Lawyers say that cyber security is becoming inseparable from consumer safety, rather than being a privacy issue, in areas such as autonomous vehicles or implantable medical devices — both of which have faced hacking concerns. “There is a crossover between IoT data breaches and product liability,” says Ms Chandler. “That’s where product liability practitioners see litigation coming, in terms of whether or not a data breach is a defect under the existing product liability regime.”

Another area of risk is smart home gadgets, says Mr Vitale. “If you can access someone’s thermostat device from outside the home, you can work out which occupants are home and which aren’t,” he says. “A hacker could also access digital doorbells [which allow remote viewing of a guest, such as a delivery worker], which record your coming and going.”

Mr Freeman says: “Cyber security and product safety regimes need to converge to a single set of rules for a product, but at the moment these rules and policies are developed in different forums. There is a lot of talk and activity but no central co-ordination.”

None of these emerging risks are insuperable — encryption can provide better protection, as can stronger customer authentication. But without regulatory requirements driven by government, the smart products industry may balk at such measures due to their financial cost.

“These devices are designed to be cheap so they don’t have a lot of inbuilt functionality, such as having enough memory to store your credentials and data in a way that’s secure,” says Mr Vitale. “They are designed to require no maintenance, no patches and no software updates, unlike logging on to online banking.”

He calls for minimum standards on data collection and device security. “We all want plug-and-play devices that are easy to adopt and internet-connected. There is no reason, apart from cost, that they can’t have high levels of encryption.”

So far, the policy discussion about whether legal liability rules can handle smart product defects is driven by “theory rather than experience”, says Mr Freeman, and there is no evidence of disputes reaching the courts. This means there is no case law on which companies and their legal teams can look to for guidance, according to Ms Chandler.

The European Commission is reviewing product safety in the context of advanced technologies, with the 2020 artificial intelligence white paper finding the existing regime sufficient. Ms Chandler describes this as “surprising, because it’s not clear to us how it all applies in practice”.
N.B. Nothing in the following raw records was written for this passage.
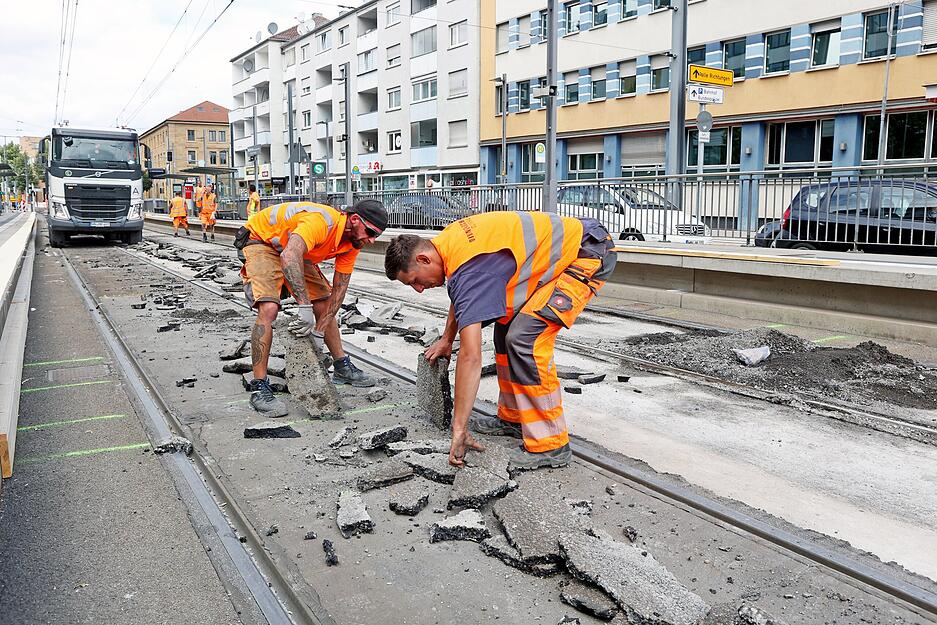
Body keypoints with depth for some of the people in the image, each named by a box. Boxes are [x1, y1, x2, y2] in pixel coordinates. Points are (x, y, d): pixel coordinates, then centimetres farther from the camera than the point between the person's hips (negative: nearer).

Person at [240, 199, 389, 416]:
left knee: (325, 305, 6)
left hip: (295, 251, 8)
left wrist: (319, 331, -13)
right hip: (261, 241, -8)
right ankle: (259, 388, -19)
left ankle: (342, 367, 23)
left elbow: (339, 288, -7)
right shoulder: (322, 221, -37)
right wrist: (305, 306, -54)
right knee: (269, 309, -25)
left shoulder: (353, 243, -10)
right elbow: (289, 256, -52)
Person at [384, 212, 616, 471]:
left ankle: (550, 445, -11)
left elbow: (471, 357, -31)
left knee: (524, 338, -20)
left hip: (588, 254, -10)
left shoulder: (469, 269, -28)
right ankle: (513, 418, 22)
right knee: (507, 327, 12)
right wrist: (447, 338, 29)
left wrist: (458, 430, -27)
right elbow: (460, 297, 25)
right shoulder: (446, 242, 2)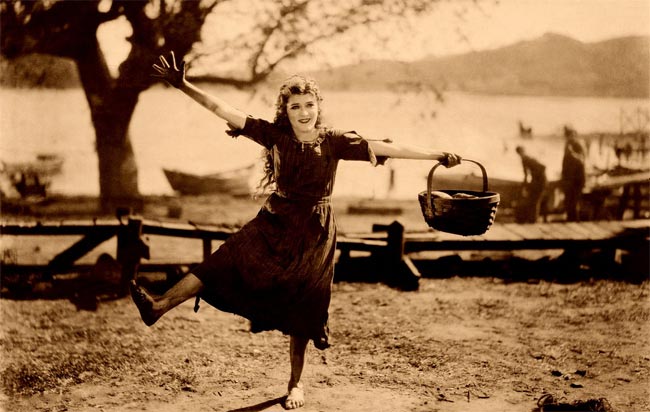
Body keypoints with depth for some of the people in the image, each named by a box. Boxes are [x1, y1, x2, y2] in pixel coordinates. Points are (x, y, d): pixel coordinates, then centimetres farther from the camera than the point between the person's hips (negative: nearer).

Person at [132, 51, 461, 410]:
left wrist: (436, 156, -12)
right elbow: (223, 110, -8)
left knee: (300, 308, 4)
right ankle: (159, 306, -26)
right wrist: (184, 86, -16)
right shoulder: (275, 136, -4)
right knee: (227, 261, -17)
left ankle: (296, 383, 19)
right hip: (275, 222, 1)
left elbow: (384, 148, -8)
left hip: (313, 232, -1)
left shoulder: (334, 141, -5)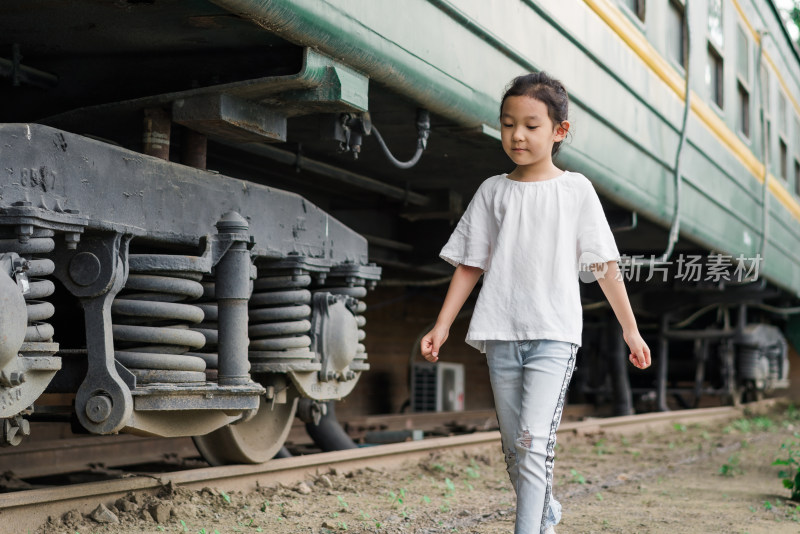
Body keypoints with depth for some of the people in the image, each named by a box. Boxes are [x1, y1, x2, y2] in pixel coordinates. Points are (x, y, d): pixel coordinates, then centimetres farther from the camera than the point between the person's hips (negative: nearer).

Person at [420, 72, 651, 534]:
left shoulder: (576, 189, 2)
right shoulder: (493, 191, 8)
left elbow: (604, 264, 4)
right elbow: (470, 265, 11)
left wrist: (630, 329, 4)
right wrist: (442, 327, 6)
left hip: (554, 334, -3)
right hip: (501, 334, 3)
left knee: (535, 442, -16)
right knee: (514, 447, 11)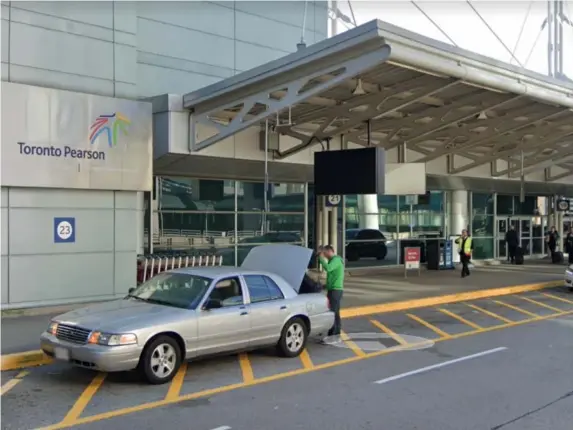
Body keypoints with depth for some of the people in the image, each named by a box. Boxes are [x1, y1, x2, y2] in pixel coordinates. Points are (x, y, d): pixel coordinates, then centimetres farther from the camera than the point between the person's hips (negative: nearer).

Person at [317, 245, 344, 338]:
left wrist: (321, 258, -20)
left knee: (333, 313, -12)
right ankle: (336, 333, 20)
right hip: (333, 289, 11)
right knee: (335, 313, 14)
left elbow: (328, 268, -30)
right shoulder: (334, 260, 19)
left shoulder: (336, 260, -13)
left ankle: (332, 335, -14)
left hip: (335, 290, -11)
Adaptation may not equate to a new legal framework, however. Mr Freeman calls for a careful approach that does not rule out whether existing systems can cope with the changes. “We’ve seen medical device regulation adapt with provisions for dealing with software,” Mr Freeman says. “We didn’t have to entirely rewrite the regulation. A new liability regime to plug a perceived gap could create more uncertainty that it resolves by creating two liability systems.”